Every step we take together. Every time the sun sets over the glittering sea. Every time someone meets my eye, or touches their hand to your wither, they notice something's wrong. Every glimmering explosion of brilliant light, the magic that guides us, the Riders, the Keepers, our friends, the island itself, doesn't know what to do with us. It reaches out carefully for us and bounces back, like a scared animal. Sometimes I feel like none of it is really there at all. Sometimes I wake up and wonder if I'm dreaming. And all the while everything, everything from the branches of the trees, the raindrop trails on our windows, the swirls in your coat and the sound of the sea curves inward, warping in on itself. Forming arrows. Or a tunnel. Creating a path, with only one way forward.
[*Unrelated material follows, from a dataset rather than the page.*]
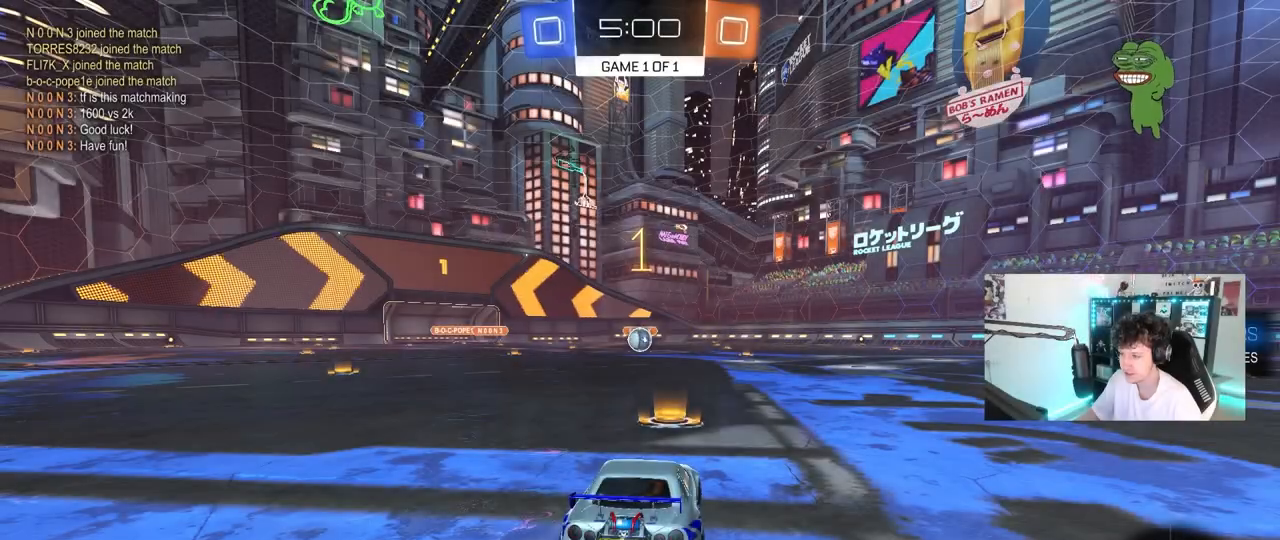
Gameplay with keyboard and mouse; each line is a JSON object with the keys and mouse buttons held at the frame after it. "events" lists presses ("down") and releases ("up") of "1", "2", "3", "4", "5", "a", "alt", "c", "caps_lock", "ctrl", "d", "e", "f", "g", "q", "r", "s", "shift", "space", "t", "tab", "v", "w", "x", "z", "mouse_left", "mouse_wheel" and "mouse_right" between this image and that frame as [ms after this image, input, new state], when the widget could be followed in between. "mouse_left", "mouse_wheel", "mouse_right" = the "left", "wheel", "right" buttons of the "mouse" list. No other keys are recorded. "wheel" means that the mouse wheel is clicked or scrolled. "mouse_move" is the direction in which the mouse moves at that frame (one of eight, or "still"), when it could be read.
{"keys": ["w"], "mouse": ["left"], "mouse_move": "right", "events": []}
We have to try. Not because we're good people, or because we care about our world and see the beauty in every blade of grass or gust of wind or something stupid like that. We do, some days. Of course. But that's not the point. We have to try; and that's simply how the world works. As sure and as obvious as forces of space and gravity. A world-rule. A hidden law of physics. For us, unlike them, although we know we're doing good work, although we know we're doing the right thing, there is no escape from the path of Aideen.

For us, unlike them, there really is no choice. 

Please take care, Dragontooth. I'll see you again soon.